■ Task objective
In the copy, every record below must appear exactly as given, and no picture may appear.

■ Available records
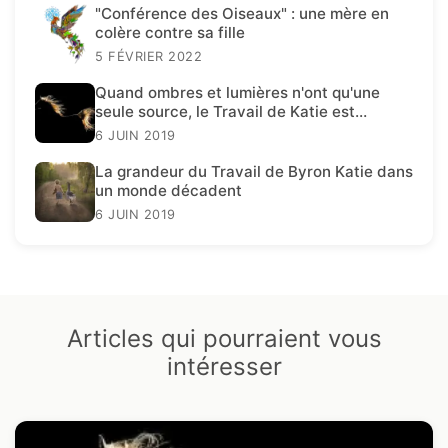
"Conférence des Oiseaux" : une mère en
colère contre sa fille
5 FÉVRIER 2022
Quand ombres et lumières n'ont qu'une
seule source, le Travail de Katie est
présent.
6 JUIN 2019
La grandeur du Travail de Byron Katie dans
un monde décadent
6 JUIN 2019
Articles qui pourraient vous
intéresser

■ Completed exercise
"Conférence des Oiseaux" : une mère en
colère contre sa fille
5 FÉVRIER 2022
Quand ombres et lumières n'ont qu'une
seule source, le Travail de Katie est
présent.
6 JUIN 2019
La grandeur du Travail de Byron Katie dans
un monde décadent
6 JUIN 2019
Articles qui pourraient vous
intéresser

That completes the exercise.